Filter these entries down to the lines that hold the word "assumed", and show each of them.

-- Supplied material follows --

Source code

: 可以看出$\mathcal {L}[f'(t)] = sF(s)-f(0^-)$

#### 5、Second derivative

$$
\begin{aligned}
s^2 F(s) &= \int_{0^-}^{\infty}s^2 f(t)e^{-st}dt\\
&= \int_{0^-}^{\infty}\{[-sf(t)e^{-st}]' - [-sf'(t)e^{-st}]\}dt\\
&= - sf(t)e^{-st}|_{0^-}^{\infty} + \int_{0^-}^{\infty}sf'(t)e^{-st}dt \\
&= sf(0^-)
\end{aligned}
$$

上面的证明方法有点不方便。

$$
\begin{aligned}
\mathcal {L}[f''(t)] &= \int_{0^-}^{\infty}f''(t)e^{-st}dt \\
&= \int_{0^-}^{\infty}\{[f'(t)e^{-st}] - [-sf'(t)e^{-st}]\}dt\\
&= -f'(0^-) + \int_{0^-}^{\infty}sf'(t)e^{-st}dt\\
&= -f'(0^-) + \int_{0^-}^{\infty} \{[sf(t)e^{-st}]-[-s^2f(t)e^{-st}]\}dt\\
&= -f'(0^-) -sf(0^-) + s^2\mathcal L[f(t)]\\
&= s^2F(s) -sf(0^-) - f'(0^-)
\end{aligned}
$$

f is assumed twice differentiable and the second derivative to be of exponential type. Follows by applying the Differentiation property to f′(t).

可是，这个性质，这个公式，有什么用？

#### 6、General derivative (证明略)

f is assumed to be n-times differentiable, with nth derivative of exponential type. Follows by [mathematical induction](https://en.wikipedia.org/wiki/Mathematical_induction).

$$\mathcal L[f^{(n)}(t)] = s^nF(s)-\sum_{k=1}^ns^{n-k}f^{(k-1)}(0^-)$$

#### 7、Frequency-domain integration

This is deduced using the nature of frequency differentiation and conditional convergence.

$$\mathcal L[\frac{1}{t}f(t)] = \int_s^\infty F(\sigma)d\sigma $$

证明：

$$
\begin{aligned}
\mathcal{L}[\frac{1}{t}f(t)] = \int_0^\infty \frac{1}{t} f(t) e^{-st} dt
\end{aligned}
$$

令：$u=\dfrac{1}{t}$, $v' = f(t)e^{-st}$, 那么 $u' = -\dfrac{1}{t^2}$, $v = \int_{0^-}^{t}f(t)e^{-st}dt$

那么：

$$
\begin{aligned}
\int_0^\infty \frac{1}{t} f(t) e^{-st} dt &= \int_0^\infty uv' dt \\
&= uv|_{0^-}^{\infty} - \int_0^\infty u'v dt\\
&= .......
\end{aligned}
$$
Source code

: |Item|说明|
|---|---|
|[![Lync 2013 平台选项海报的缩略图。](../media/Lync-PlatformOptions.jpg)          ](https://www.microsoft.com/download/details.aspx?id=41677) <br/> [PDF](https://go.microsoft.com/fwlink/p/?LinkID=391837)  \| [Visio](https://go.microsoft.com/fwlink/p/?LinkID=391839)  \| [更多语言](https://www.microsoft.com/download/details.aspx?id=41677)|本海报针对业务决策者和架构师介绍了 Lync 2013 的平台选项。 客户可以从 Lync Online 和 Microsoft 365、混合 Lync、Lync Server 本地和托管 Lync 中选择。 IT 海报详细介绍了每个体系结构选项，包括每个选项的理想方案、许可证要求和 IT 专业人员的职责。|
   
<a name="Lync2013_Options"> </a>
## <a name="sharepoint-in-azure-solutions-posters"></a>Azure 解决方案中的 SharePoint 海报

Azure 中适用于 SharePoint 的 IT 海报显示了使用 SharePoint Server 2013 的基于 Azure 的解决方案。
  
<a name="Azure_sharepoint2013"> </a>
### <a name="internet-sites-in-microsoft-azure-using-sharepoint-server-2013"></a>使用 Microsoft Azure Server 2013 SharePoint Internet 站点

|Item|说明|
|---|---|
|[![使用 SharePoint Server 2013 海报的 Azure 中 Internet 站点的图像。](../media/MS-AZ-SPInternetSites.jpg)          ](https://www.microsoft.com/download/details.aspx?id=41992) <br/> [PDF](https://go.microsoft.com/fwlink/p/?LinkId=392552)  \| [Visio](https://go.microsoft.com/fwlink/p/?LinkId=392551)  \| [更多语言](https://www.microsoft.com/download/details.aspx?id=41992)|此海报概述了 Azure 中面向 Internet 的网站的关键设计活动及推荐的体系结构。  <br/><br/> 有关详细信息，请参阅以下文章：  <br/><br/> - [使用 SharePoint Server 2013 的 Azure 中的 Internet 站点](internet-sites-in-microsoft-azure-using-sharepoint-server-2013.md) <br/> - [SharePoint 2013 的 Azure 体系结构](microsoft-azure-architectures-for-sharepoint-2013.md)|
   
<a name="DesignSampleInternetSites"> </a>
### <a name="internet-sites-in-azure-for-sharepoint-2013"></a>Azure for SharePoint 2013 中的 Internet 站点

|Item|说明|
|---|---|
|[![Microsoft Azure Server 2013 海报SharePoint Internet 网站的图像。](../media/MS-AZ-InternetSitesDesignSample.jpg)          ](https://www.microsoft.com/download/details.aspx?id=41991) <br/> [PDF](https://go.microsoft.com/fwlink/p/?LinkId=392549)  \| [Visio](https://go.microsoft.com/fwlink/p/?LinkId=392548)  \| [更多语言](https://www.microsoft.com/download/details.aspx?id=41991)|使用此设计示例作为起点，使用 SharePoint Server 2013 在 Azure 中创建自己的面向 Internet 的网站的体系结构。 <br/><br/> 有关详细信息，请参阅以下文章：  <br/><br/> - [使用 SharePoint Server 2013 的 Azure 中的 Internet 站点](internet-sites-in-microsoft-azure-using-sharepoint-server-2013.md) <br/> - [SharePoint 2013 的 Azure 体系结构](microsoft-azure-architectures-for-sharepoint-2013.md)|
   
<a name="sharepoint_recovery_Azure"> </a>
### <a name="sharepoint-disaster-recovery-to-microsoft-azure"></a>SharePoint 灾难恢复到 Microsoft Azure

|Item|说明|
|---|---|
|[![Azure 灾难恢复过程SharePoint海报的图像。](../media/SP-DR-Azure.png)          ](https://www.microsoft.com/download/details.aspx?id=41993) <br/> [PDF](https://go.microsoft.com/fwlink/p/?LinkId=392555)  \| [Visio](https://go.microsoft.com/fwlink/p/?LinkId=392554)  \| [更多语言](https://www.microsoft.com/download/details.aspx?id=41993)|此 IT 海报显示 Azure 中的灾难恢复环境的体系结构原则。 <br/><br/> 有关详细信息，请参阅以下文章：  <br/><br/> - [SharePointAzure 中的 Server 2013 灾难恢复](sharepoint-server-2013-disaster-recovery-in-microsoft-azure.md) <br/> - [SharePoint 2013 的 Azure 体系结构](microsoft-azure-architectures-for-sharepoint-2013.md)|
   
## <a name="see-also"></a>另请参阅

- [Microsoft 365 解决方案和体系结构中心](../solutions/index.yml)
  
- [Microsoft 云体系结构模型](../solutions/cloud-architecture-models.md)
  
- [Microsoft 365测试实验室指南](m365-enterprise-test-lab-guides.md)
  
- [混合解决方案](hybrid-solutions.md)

-- Supplied material concluded --

Exercise output:
f is assumed twice differentiable and the second derivative to be of exponential type. Follows by applying the Differentiation property to f′(t).
f is assumed to be n-times differentiable, with nth derivative of exponential type. Follows by [mathematical induction](https://en.wikipedia.org/wiki/Mathematical_induction).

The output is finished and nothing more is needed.